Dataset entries
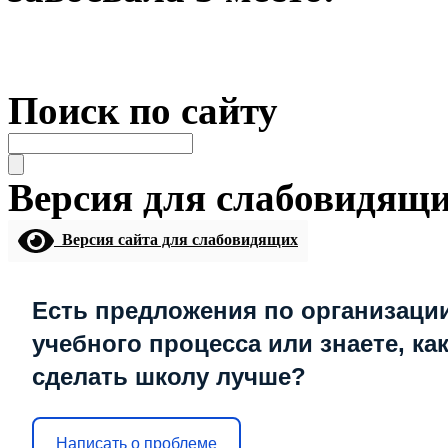
Поиск по сайту
Версия для слабовидящ
Версия сайта для слабовидящих
Есть предложения по организаци
учебного процесса или знаете, ка
сделать школу лучше?
Написать о проблеме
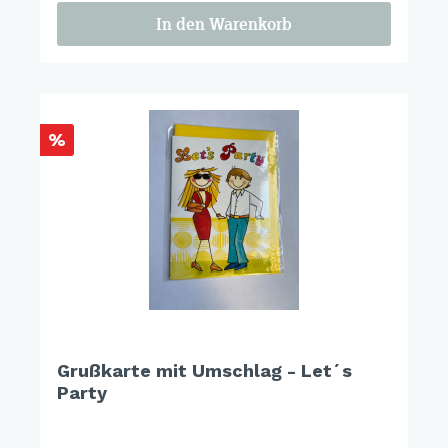
In den Warenkorb
%
Grußkarte mit Umschlag - Let´s
Party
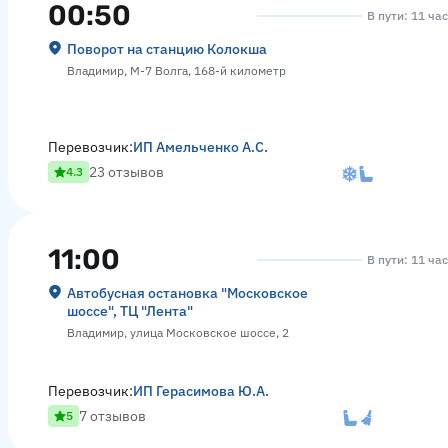
00:50
В пути: 11 ча
Поворот на станцию Колокша
Владимир, М-7 Волга, 168-й километр
Перевозчик:
ИП Амельченко А.С.
23 отзывов
4.3
11:00
В пути: 11 ча
Автобусная остановка "Московское
шоссе", ТЦ "Лента"
Владимир, улица Московское шоссе, 2
Перевозчик:
ИП Герасимова Ю.А.
7 отзывов
5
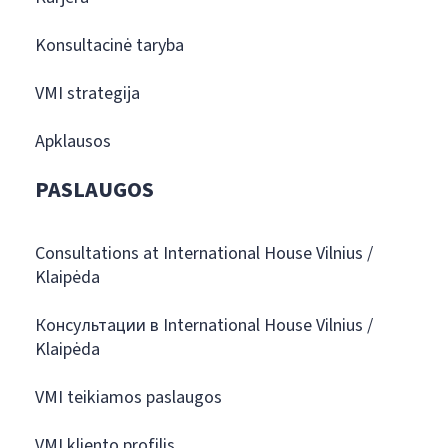
Konsultacinė taryba
VMI strategija
Apklausos
PASLAUGOS
Consultations at International House Vilnius /
Klaipėda
Консультации в International House Vilnius /
Klaipėda
VMI teikiamos paslaugos
VMI kliento profilis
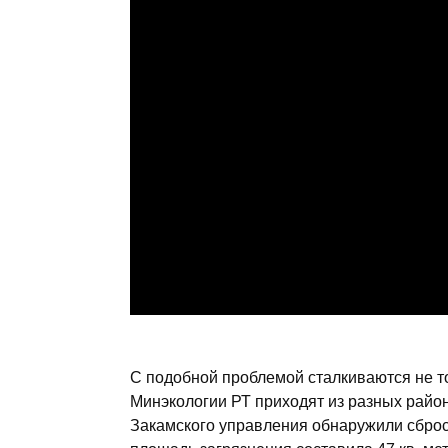
С подобной проблемой сталкиваются не т
Минэкологии РТ приходят из разных район
Закамского управления обнаружили сброс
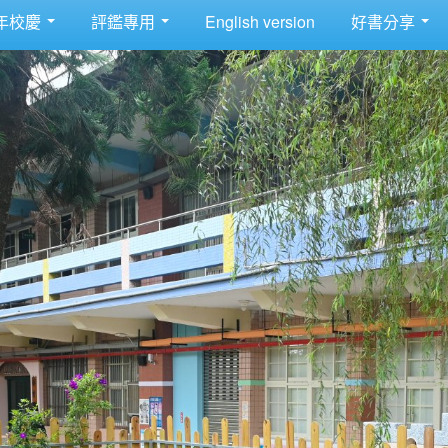
年校慶
評鑑專用
English version
好書分享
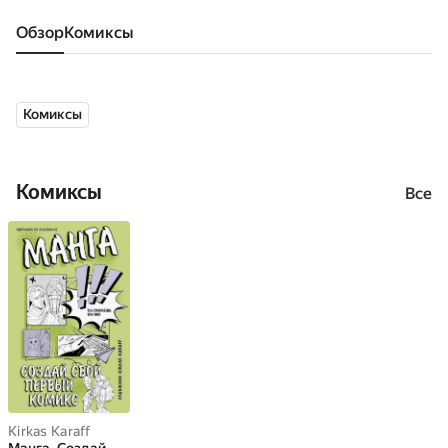
Обзор
комиксы
Комиксы
Комиксы
Все
Kirkas Karaff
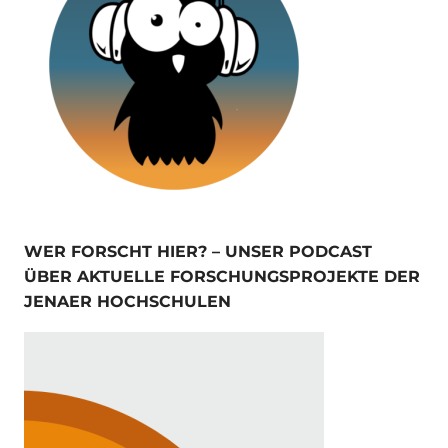
WER FORSCHT HIER? – UNSER PODCAST
ÜBER AKTUELLE FORSCHUNGSPROJEKTE DER
JENAER HOCHSCHULEN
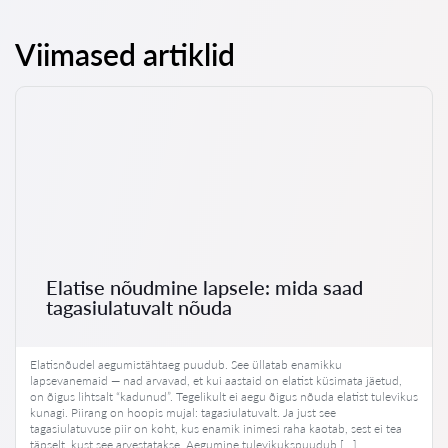
Viimased artiklid
Elatise nõudmine lapsele: mida saad
tagasiulatuvalt nõuda
Elatisnõudel aegumistähtaeg puudub. See üllatab enamikku
lapsevanemaid — nad arvavad, et kui aastaid on elatist küsimata jäetud,
on õigus lihtsalt “kadunud”. Tegelikult ei aegu õigus nõuda elatist tulevikus
kunagi. Piirang on hoopis mujal: tagasiulatuvalt. Ja just see
tagasiulatuvuse piir on koht, kus enamik inimesi raha kaotab, sest ei tea
täpselt, kust see arvestatakse. Aegumine tulevikukspuudub […]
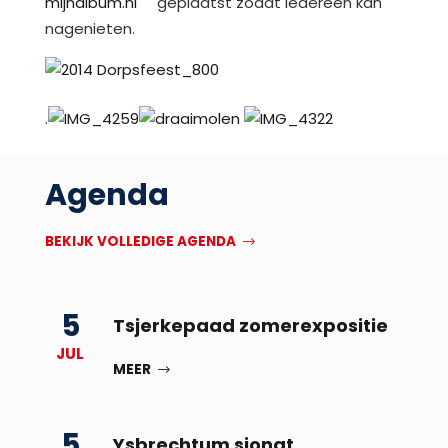
mijnalbum.nl
geplaatst zodat iedereen kan
nagenieten.
.
Agenda
BEKIJK VOLLEDIGE AGENDA
5
Tsjerkepaad zomerexpositie
JUL
MEER
5
Ysbrechtum sjongt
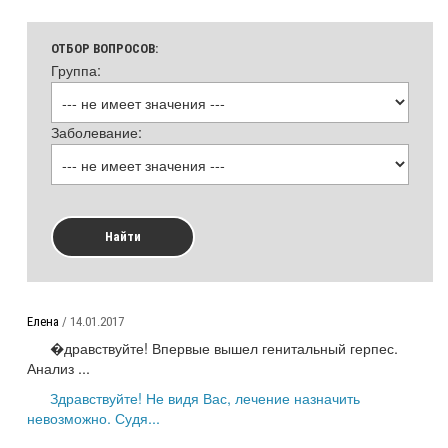
ОТБОР ВОПРОСОВ:
Группа:
Заболевание:
Найти
Елена
/ 14.01.2017
�дравствуйте! Впервые вышел генитальный герпес.
Анализ ...
Здравствуйте! Не видя Вас, лечение назначить
невозможно. Судя...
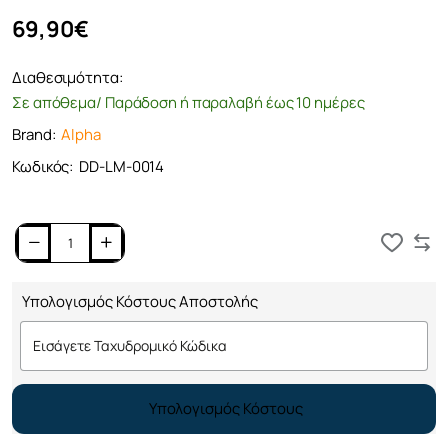
69,90€
Διαθεσιμότητα:
Σε απόθεμα/ Παράδοση ή παραλαβή έως 10 ημέρες
Brand:
Alpha
Κωδικός:
DD-LM-0014
Καλάθι
Υπολογισμός Κόστους Αποστολής
Υπολογισμός Κόστους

§ **EXERCISE**:
Copy out every entry above exactly. Leave the pictures out.

§ **ANSWER TO THE PROBLEM**:
Поиск по сайту
Версия для слабовидящ
Версия сайта для слабовидящих
Есть предложения по организаци
учебного процесса или знаете, ка
сделать школу лучше?
Написать о проблеме
In den Warenkorb
%
Grußkarte mit Umschlag - Let´s
Party
00:50
В пути: 11 ча
Поворот на станцию Колокша
Владимир, М-7 Волга, 168-й километр
Перевозчик:
ИП Амельченко А.С.
23 отзывов
4.3
11:00
В пути: 11 ча
Автобусная остановка "Московское
шоссе", ТЦ "Лента"
Владимир, улица Московское шоссе, 2
Перевозчик:
ИП Герасимова Ю.А.
7 отзывов
5
Konsultacinė taryba
VMI strategija
Apklausos
PASLAUGOS
Consultations at International House Vilnius /
Klaipėda
Консультации в International House Vilnius /
Klaipėda
VMI teikiamos paslaugos
VMI kliento profilis
С подобной проблемой сталкиваются не т
Минэкологии РТ приходят из разных район
Закамского управления обнаружили сброс
年校慶
評鑑專用
English version
好書分享
Обзор
комиксы
Комиксы
Комиксы
Все
Kirkas Karaff
WER FORSCHT HIER? – UNSER PODCAST
ÜBER AKTUELLE FORSCHUNGSPROJEKTE DER
JENAER HOCHSCHULEN
Viimased artiklid
Elatise nõudmine lapsele: mida saad
tagasiulatuvalt nõuda
Elatisnõudel aegumistähtaeg puudub. See üllatab enamikku
lapsevanemaid — nad arvavad, et kui aastaid on elatist küsimata jäetud,
on õigus lihtsalt “kadunud”. Tegelikult ei aegu õigus nõuda elatist tulevikus
kunagi. Piirang on hoopis mujal: tagasiulatuvalt. Ja just see
tagasiulatuvuse piir on koht, kus enamik inimesi raha kaotab, sest ei tea
täpselt, kust see arvestatakse. Aegumine tulevikukspuudub […]
mijnalbum.nl
geplaatst zodat iedereen kan
nagenieten.
.
Agenda
BEKIJK VOLLEDIGE AGENDA
5
Tsjerkepaad zomerexpositie
JUL
MEER
5
Ysbrechtum sjongt
ОТБОР ВОПРОСОВ:
Группа:
Заболевание:
Найти
Елена
/ 14.01.2017
�дравствуйте! Впервые вышел генитальный герпес.
Анализ ...
Здравствуйте! Не видя Вас, лечение назначить
невозможно. Судя...
69,90€
Διαθεσιμότητα:
Σε απόθεμα/ Παράδοση ή παραλαβή έως 10 ημέρες
Brand:
Alpha
Κωδικός:
DD-LM-0014
Καλάθι
Υπολογισμός Κόστους Αποστολής
Υπολογισμός Κόστους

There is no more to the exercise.